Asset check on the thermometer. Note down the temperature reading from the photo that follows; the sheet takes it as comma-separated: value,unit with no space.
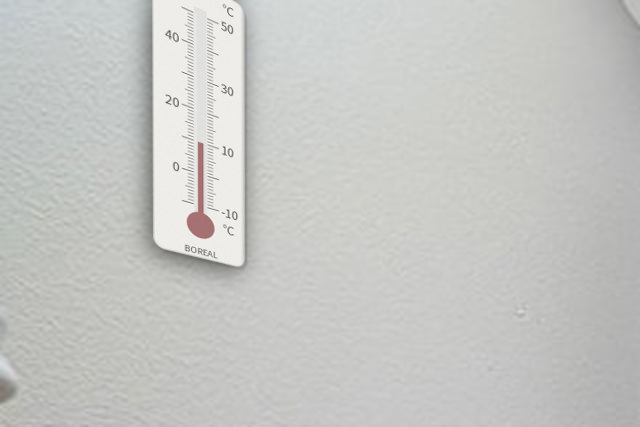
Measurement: 10,°C
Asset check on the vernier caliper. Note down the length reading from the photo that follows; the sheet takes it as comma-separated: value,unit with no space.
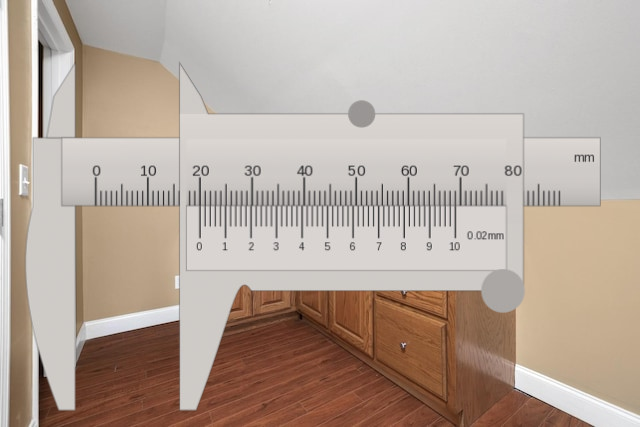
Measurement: 20.0,mm
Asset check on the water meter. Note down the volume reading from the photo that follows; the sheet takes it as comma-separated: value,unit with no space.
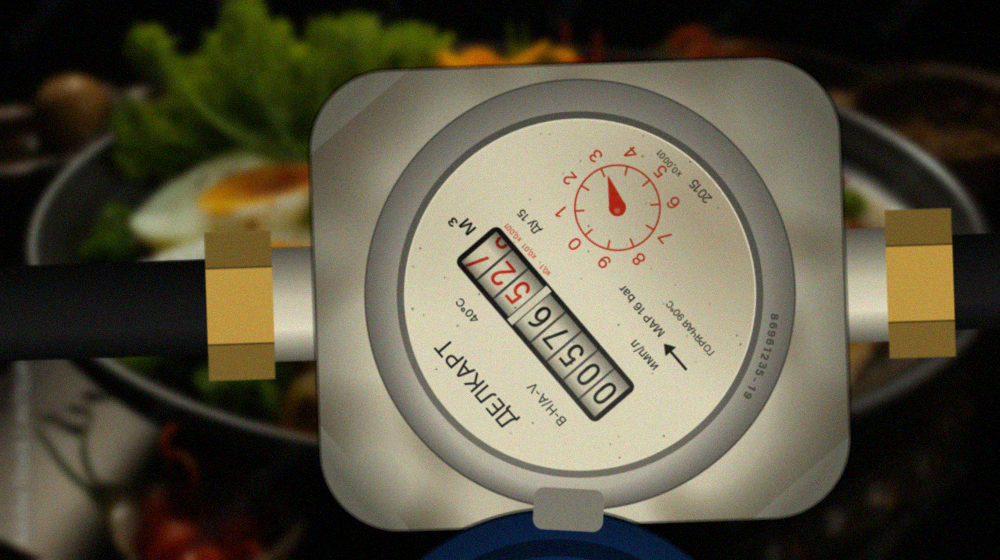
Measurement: 576.5273,m³
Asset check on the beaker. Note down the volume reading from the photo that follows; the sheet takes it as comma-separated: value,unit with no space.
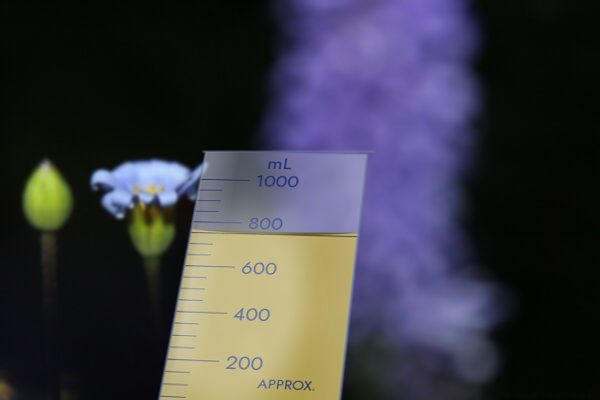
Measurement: 750,mL
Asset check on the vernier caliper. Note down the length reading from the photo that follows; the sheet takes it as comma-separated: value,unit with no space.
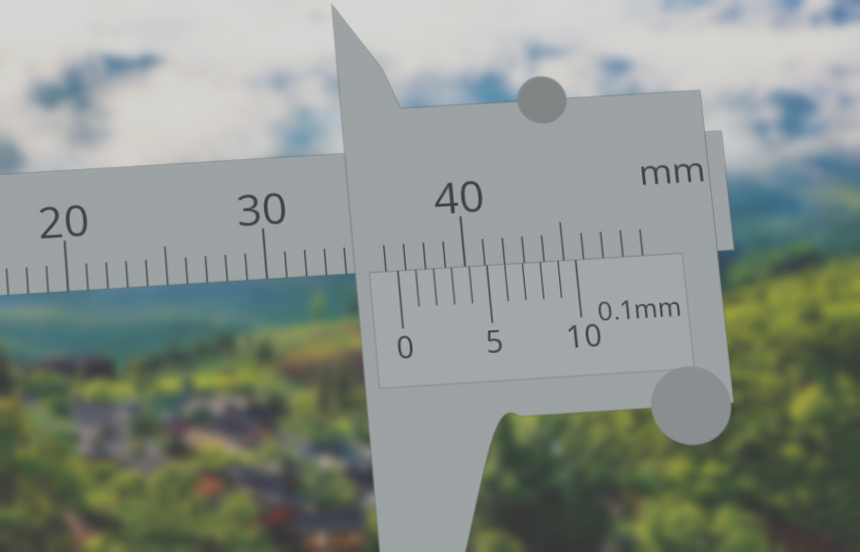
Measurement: 36.6,mm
--- --- ---
What needs to be done
Find every line in the data above that contains the word "Measurement" and copy each of those lines in full.

Response area
Measurement: 10,°C
Measurement: 20.0,mm
Measurement: 576.5273,m³
Measurement: 750,mL
Measurement: 36.6,mm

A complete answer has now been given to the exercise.